AT for mobility impairments
Mobility impairment refers to any condition that limits an individual's ability to navigate through their environment. Mobility assistive technology products
and services for the physically challenged are used to ensure freedom of movement around the home or office. For example, persons with mobility impairment
can use wheelchair or electric wheelchair to overcome challenges to daily activities. A permanent or portable ramp can also help in this regard.

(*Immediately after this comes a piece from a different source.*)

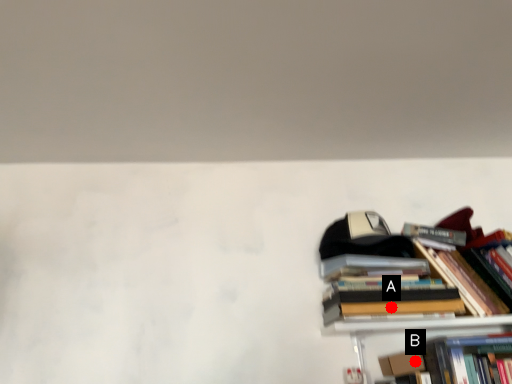
Question: Two points are circled on the image, labeled by A and B beside each circle. Which point is further to the camera?

Choices:
 (A) A is further
 (B) B is further

Answer: (B)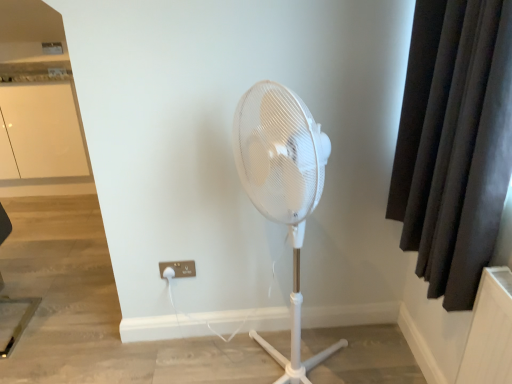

In addition, alternative pointing devices allow mobility-impaired individuals to control the mouse pointer via a mechanism other than the mouse. These
are typically used when someone lacks dexterity to manipulate a standard mouse. Again, some software exists that converts the keyboard arrow keys into
directional movements for the pointer. Other keys are used to signal a left and right mouse click. Besides, for individuals with severe impairments who
are entirely unable to manipulate the mouse and/or use a standard keyboard can use HeadMouse wireless pointing device that converts the movements of a
user's head into corresponding movements of the mouse pointer by tracking the motion of a single point on the user's head. A standard keyboard may be completely
replaced by using this system in conjunction with software that produces an on-screen keyboard. 

Mobility-impaired individuals may utilise speech recognition applications. This software can be used to both control applications via speech commands and
as a means to dedicate text, with speech converted into text in real time.

Disability is not inability; rather, it is a blessing in disguise. If the disabled get some opportunity, they can also prove their potential in the real
field. As evidenced by the above descriptions, assistive technology services address a variety of disabilities in numerous ways. Regretfully, technology,
created without regard to people with disabilities, often creates undesired hindrances to hundreds of millions of people. We should know that assistive
technology, or more specifically universally acceptable technology, equally yields great rewards for the typical users. One example is the kerb cuts in
the sidewalk at street crossing. While these kerb cuts enable pedestrians with mobility impairments to cross the street, these also aid parents with carriages
and strollers, shoppers with carts, and travellers and workers with pull-type bags.

And here in Bangladesh, though the availability of disabled friendly or assistive technology is alarmingly low, YPSA -- a specialised non-profit social
development organisation -- is doing some exciting work in this respect. As a result, the organisation has been selected by DAISY (Digital Accessible Information
System) Consortium, to ensure information in accessible format for people with disabilities (PWDs), especially for the print disabled. We sincerely hope
that other organisations would follow YPSA's effort in this regard to make the PWDs lives somewhat easy and enjoyable. 

The author, a physically challenged person, is a trainee at Thakral Information Systems Pvt Ltd, Dhaka.